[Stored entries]
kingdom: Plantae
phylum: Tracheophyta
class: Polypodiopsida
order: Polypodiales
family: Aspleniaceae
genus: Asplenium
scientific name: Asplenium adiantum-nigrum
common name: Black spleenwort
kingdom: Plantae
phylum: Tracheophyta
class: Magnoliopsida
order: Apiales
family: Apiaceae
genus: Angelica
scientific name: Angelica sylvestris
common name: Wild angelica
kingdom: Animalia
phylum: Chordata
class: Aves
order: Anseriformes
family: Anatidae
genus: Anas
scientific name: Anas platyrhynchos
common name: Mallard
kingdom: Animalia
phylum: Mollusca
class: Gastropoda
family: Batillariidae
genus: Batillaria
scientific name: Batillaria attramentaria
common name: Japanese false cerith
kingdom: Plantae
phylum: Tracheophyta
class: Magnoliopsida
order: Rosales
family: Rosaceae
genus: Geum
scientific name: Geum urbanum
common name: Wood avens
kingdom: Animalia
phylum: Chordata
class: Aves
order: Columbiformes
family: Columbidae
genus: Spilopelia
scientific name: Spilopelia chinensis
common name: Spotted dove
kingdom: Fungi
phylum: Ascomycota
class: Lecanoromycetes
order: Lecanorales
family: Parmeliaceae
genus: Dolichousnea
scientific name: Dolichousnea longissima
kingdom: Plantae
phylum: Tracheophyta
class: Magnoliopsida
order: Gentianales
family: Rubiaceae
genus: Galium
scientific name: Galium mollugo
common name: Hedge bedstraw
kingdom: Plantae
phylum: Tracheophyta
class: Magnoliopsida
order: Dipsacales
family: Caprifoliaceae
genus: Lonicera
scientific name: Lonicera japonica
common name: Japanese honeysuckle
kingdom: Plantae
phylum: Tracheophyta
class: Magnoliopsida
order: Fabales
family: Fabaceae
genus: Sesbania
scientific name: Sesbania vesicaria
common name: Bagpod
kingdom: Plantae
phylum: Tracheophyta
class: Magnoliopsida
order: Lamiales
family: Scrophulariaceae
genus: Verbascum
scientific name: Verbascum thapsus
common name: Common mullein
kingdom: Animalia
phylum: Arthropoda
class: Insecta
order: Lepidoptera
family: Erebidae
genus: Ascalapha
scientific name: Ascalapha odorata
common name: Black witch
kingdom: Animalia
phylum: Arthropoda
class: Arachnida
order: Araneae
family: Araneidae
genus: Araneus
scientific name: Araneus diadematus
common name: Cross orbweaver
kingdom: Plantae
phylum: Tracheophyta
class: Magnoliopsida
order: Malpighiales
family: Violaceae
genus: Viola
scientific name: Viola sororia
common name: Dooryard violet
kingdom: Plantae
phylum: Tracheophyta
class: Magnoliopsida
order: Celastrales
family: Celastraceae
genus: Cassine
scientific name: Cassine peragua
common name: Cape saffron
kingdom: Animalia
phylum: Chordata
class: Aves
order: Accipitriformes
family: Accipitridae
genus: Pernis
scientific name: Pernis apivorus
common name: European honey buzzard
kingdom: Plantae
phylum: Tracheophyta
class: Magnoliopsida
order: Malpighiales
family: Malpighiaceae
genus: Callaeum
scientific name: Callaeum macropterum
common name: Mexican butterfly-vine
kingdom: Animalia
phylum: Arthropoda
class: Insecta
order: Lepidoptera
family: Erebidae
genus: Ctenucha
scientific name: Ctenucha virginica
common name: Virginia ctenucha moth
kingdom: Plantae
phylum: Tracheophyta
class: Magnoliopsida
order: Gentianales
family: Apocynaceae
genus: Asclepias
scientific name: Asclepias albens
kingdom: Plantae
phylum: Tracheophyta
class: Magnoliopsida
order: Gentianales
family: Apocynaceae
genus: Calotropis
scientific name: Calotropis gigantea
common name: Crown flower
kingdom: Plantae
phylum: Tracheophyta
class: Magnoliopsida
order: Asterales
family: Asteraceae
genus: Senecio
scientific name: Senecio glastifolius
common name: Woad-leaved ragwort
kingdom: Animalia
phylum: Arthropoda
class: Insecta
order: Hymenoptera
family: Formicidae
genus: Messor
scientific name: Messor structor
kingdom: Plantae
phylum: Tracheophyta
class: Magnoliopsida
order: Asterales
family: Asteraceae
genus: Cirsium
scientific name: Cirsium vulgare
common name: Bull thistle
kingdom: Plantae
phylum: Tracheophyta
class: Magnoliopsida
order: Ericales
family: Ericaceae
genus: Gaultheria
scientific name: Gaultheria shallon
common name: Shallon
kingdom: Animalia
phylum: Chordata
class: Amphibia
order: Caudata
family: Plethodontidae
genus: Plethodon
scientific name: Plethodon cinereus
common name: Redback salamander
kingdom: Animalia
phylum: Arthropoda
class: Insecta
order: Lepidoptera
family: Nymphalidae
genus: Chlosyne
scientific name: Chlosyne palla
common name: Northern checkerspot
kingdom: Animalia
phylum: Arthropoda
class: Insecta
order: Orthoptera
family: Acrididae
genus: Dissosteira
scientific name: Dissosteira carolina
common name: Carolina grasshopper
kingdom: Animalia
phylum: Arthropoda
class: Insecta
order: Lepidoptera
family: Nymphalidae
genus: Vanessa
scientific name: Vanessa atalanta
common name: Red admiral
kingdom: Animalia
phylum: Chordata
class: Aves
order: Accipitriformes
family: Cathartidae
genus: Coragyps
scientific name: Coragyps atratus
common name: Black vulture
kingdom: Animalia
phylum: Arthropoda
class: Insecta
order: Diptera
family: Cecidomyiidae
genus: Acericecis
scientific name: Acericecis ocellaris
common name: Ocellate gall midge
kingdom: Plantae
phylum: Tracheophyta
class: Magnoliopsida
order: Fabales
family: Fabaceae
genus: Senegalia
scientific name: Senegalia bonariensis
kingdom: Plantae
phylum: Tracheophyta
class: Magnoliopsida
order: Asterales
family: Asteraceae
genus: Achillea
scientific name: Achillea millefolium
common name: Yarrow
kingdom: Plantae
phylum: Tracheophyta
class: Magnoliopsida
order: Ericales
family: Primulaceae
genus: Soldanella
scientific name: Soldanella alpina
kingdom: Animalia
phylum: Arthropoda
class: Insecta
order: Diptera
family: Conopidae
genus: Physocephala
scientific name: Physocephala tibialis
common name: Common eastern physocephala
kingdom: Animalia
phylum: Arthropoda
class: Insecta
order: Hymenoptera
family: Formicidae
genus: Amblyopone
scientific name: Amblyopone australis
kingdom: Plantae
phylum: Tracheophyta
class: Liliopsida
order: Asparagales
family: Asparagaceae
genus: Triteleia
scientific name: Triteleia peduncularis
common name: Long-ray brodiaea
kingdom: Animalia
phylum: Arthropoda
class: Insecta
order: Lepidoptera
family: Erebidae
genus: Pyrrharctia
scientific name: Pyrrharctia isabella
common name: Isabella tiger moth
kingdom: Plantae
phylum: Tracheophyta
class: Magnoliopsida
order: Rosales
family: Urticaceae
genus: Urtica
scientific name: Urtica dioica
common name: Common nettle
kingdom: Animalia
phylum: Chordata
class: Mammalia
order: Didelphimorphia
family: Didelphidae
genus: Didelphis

TASK
Write out the lines that run from the start of the entries through the line containing "genus: Angelica", including that line, copying each one word for word.

THE SOLUTION
kingdom: Plantae
phylum: Tracheophyta
class: Polypodiopsida
order: Polypodiales
family: Aspleniaceae
genus: Asplenium
scientific name: Asplenium adiantum-nigrum
common name: Black spleenwort
kingdom: Plantae
phylum: Tracheophyta
class: Magnoliopsida
order: Apiales
family: Apiaceae
genus: Angelica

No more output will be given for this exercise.